Work instruction
From the data underneath, reproduce exactly the stretch that begins at the line with "micrograph showing strong" and ends after the line with "is an immunohistochemistry".

== Segment start ==

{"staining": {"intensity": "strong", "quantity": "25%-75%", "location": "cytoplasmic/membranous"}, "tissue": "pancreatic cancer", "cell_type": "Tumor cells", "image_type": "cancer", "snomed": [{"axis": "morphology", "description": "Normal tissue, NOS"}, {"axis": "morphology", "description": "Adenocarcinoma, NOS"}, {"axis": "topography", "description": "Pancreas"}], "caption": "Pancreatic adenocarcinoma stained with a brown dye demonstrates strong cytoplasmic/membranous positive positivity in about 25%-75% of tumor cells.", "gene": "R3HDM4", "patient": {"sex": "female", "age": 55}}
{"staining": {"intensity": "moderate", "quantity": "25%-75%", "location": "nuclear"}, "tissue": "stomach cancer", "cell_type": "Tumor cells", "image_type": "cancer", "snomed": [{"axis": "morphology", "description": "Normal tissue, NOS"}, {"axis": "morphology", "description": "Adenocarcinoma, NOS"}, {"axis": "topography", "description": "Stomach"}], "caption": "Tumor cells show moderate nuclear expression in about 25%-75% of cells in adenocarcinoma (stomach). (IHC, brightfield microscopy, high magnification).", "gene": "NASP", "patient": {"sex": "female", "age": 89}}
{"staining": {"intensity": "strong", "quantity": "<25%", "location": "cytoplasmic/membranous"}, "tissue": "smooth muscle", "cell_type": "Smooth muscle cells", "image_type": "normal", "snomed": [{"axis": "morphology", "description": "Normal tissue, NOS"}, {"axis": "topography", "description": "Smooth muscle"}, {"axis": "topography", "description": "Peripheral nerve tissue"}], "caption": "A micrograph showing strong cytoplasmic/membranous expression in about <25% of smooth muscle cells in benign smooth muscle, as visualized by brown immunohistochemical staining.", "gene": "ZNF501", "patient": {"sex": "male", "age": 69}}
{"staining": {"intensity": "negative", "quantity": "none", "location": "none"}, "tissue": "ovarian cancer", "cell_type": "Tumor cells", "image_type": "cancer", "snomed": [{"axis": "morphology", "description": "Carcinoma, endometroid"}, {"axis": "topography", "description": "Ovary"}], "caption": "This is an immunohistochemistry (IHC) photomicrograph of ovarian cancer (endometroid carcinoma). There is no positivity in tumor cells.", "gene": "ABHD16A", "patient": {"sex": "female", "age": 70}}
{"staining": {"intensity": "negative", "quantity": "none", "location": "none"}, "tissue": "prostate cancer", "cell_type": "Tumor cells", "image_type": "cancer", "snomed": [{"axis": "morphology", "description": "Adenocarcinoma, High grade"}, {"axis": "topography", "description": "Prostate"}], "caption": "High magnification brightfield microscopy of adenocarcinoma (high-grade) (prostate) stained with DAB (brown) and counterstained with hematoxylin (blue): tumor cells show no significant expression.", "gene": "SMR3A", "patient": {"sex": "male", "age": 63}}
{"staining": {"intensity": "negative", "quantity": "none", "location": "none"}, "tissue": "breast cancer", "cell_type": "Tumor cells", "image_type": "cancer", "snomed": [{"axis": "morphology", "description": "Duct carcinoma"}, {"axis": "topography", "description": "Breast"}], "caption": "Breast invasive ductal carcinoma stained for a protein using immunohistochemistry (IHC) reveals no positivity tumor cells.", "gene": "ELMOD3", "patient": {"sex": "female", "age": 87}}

== Segment end ==

Reply to the exercise
{"staining": {"intensity": "strong", "quantity": "<25%", "location": "cytoplasmic/membranous"}, "tissue": "smooth muscle", "cell_type": "Smooth muscle cells", "image_type": "normal", "snomed": [{"axis": "morphology", "description": "Normal tissue, NOS"}, {"axis": "topography", "description": "Smooth muscle"}, {"axis": "topography", "description": "Peripheral nerve tissue"}], "caption": "A micrograph showing strong cytoplasmic/membranous expression in about <25% of smooth muscle cells in benign smooth muscle, as visualized by brown immunohistochemical staining.", "gene": "ZNF501", "patient": {"sex": "male", "age": 69}}
{"staining": {"intensity": "negative", "quantity": "none", "location": "none"}, "tissue": "ovarian cancer", "cell_type": "Tumor cells", "image_type": "cancer", "snomed": [{"axis": "morphology", "description": "Carcinoma, endometroid"}, {"axis": "topography", "description": "Ovary"}], "caption": "This is an immunohistochemistry (IHC) photomicrograph of ovarian cancer (endometroid carcinoma). There is no positivity in tumor cells.", "gene": "ABHD16A", "patient": {"sex": "female", "age": 70}}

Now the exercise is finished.